Spielend durch die Corona-Pandemie: Sechs Wissenschaftlerinnen und Wissenschaftler haben gemeinsam mit dem Institute of Science and Technology in Klosterneuburg (IST Austria) ein Brettspiel entwickelt. Es ist kostenlos erhältlich und zeigt, wie sich Viren ausbreiten.
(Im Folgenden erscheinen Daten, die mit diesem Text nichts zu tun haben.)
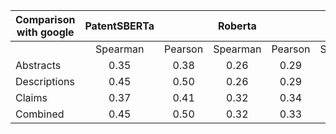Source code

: | Comparison with google | PatentSBERTa |         | Roberta  |         | SBERT   |         |
|------------------------|:------------:|:-------:|:--------:|:-------:|:-------:|:-------:|
|                        | Spearman     | Pearson | Spearman | Pearson | Spearman| Pearson |
| Abstracts              | 0.35         | 0.38    | 0.26     | 0.29    | 0.3     | 0.34    |
| Descriptions           | 0.45         | 0.50    | 0.26     | 0.29    | 0.46    | 0.52    |
| Claims                 | 0.37         | 0.41    | 0.32     | 0.34    | 0.37    | 0.42    |
| Combined               | 0.45         | 0.50    | 0.32     | 0.33    | 0.46    | 0.53    |
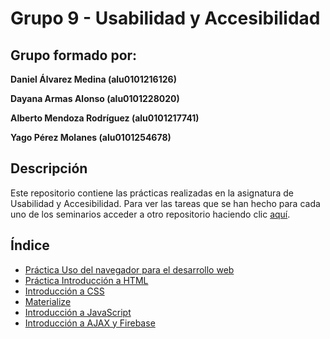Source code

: # Grupo 9 - Usabilidad y Accesibilidad

## Grupo formado por:

**Daniel Álvarez Medina (alu0101216126)**

**Dayana Armas Alonso (alu0101228020)**

**Alberto Mendoza Rodríguez (alu0101217741)**

**Yago Pérez Molanes (alu0101254678)**

## Descripción

Este repositorio contiene las prácticas realizadas en la asignatura de Usabilidad y Accesibilidad. Para ver las tareas que se han hecho para cada uno de los seminarios acceder a otro repositorio haciendo clic [aquí](https://github.com/alu0101217741/UyA-Seminarios.git).

## Índice

* [Práctica Uso del navegador para el desarrollo web](https://github.com/alu0101217741/UyA-Practicas/tree/main/Uso%20del%20navegador%20para%20el%20desarrollo%20web)
* [Práctica Introducción a HTML](https://github.com/alu0101217741/UyA-Practicas/blob/main/Introducci%C3%B3n%20a%20HTML/index.html)
* [Introducción a CSS](https://github.com/alu0101217741/UyA-Practicas/tree/main/Introducci%C3%B3n_a_CSS)
* [Materialize](https://github.com/alu0101217741/UyA-Practicas/tree/main/Materialize)
* [Introducción a JavaScript](https://github.com/alu0101217741/UyA-Practicas/tree/main/Introducci%C3%B3n_a_JavaScript)
* [Introducción a AJAX y Firebase](https://github.com/alu0101217741/UyA-Practicas/tree/main/Introduccion_a_AJAX_Firebase)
Es ist ein schöner Frühlingstag als im Städtchen Bleibhausen zwei Einwohner aus dem Skiurlaub zurückkehren. Was sie nicht wissen: Sie haben sich im Urlaub mit dem neuen NOSO-Virus (NOch-SO-ein-Virus) angesteckt. Erst nach drei Tagen fühlen sie sich krank und bleiben zuhause. So beginnt die Anleitung für das Spiel „Virusalarm in Bleibhausen“. Darin analysieren Spieler entweder als Wissenschaftlerinnen und Wissenschaftlern den Verlauf eines Virenausbruches (Spielvariante Simulation). Oder sie dämmen als Politikerinnen und Politikern den Ausbruch ein, ohne das öffentliche Leben lahmzulegen (Spielvariante Challenge). Jeden Tag müssen sie entscheiden, welche Gebäude sie schließen und welche sie offen lassen. Für gesperrte Gebäude gibt es Minuspunkte, für gesunde Einwohner dagegen Siegpunkte. In beiden Varianten arbeiten Spieler mit Tabellen, Datenblättern und Diagrammen. In der Simulation müssen sie außerdem anhand von Fragekarten bestimmte Themen diskutieren.
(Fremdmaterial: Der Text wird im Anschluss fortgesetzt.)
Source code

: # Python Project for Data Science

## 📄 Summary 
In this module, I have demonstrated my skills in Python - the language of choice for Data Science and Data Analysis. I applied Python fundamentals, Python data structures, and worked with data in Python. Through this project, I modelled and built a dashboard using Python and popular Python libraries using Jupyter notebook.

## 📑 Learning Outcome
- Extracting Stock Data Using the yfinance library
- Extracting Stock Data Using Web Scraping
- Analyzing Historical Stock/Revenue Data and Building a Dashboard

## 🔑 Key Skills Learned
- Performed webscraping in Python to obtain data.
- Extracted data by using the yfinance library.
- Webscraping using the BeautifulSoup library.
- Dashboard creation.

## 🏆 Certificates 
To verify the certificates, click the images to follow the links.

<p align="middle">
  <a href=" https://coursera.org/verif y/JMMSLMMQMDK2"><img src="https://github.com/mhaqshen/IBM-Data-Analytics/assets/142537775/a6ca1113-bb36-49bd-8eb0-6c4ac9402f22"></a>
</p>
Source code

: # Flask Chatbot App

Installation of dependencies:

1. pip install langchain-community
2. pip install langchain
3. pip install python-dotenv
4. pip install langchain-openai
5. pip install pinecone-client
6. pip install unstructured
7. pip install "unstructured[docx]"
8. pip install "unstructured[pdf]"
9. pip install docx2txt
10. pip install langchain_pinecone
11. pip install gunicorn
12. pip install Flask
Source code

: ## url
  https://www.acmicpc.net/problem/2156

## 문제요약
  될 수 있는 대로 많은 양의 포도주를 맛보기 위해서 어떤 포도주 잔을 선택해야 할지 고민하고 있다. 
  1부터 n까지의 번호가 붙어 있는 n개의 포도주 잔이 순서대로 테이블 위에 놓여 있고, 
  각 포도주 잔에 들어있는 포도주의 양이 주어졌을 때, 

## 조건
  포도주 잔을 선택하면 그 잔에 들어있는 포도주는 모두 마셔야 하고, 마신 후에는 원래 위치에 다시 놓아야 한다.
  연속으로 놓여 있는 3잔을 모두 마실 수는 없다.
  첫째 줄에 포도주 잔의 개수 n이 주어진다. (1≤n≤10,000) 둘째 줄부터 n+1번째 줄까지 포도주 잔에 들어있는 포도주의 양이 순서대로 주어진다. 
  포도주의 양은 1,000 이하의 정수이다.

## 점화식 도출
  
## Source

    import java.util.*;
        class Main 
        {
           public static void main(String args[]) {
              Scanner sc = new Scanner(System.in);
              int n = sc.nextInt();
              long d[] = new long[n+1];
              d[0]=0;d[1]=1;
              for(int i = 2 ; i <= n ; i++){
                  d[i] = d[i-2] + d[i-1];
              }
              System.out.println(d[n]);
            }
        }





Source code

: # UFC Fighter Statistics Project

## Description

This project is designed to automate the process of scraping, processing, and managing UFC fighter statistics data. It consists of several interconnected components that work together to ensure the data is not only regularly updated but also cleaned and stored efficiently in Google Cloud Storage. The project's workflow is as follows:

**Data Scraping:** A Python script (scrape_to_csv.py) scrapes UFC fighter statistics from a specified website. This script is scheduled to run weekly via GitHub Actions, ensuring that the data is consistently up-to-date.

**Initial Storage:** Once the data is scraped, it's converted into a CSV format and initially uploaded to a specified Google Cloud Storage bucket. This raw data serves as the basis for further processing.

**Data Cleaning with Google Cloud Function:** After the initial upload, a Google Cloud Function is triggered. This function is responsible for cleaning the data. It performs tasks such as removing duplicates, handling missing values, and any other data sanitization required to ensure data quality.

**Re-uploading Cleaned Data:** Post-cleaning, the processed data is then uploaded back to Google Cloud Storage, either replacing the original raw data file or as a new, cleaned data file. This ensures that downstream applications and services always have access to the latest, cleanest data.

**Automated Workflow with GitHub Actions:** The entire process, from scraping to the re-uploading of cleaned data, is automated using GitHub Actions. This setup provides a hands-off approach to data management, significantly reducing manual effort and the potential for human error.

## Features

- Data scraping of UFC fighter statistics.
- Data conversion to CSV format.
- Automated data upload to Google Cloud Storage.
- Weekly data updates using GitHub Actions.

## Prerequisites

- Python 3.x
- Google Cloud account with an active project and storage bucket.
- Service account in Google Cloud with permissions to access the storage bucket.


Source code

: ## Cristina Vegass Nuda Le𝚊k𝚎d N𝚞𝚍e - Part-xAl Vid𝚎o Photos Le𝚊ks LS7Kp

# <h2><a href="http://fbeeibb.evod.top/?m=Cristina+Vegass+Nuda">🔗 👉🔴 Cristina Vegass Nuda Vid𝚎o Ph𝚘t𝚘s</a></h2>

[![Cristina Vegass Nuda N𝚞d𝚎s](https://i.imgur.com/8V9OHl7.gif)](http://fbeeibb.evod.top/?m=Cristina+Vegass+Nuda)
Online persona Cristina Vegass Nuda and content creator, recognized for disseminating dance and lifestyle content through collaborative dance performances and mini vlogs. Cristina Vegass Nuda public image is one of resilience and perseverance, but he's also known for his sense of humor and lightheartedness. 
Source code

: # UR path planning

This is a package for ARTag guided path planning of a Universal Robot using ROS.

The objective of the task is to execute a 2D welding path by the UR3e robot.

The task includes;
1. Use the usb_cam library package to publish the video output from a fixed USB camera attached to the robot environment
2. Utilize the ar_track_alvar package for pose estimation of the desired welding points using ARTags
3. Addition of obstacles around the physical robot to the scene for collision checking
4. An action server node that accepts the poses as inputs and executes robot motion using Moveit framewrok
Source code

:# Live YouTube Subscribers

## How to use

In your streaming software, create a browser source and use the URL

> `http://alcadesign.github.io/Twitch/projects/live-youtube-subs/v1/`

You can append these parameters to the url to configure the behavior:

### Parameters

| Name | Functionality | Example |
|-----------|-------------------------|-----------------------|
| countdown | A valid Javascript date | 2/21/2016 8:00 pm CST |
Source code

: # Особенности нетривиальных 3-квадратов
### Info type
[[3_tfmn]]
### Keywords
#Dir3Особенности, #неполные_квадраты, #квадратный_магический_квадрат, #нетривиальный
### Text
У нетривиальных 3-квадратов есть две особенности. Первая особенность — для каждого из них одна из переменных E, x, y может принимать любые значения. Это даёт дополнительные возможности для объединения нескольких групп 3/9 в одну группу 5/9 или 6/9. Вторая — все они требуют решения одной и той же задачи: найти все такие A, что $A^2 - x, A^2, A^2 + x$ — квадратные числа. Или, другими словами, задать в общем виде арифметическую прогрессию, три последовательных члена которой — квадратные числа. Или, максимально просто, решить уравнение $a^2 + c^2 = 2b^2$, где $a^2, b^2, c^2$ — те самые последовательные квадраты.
„Das Spiel ermöglicht, die Ausbreitung eines Virus im Zeitraffer zu verfolgen. Dadurch wird für Kinder besser begreifbar, was gerade passiert und warum wir handeln müssen. Außerdem liefert es Anlass zum Gespräch und zur Diskussion mit Freunden, Lehrern und den eigenen Eltern. So fühlen Kinder sich vielleicht etwas weniger mit der Situation alleingelassen und überfordert“, sagt Hildegard Uecker vom Max-Planck-Institut für Evolutionsbiologie.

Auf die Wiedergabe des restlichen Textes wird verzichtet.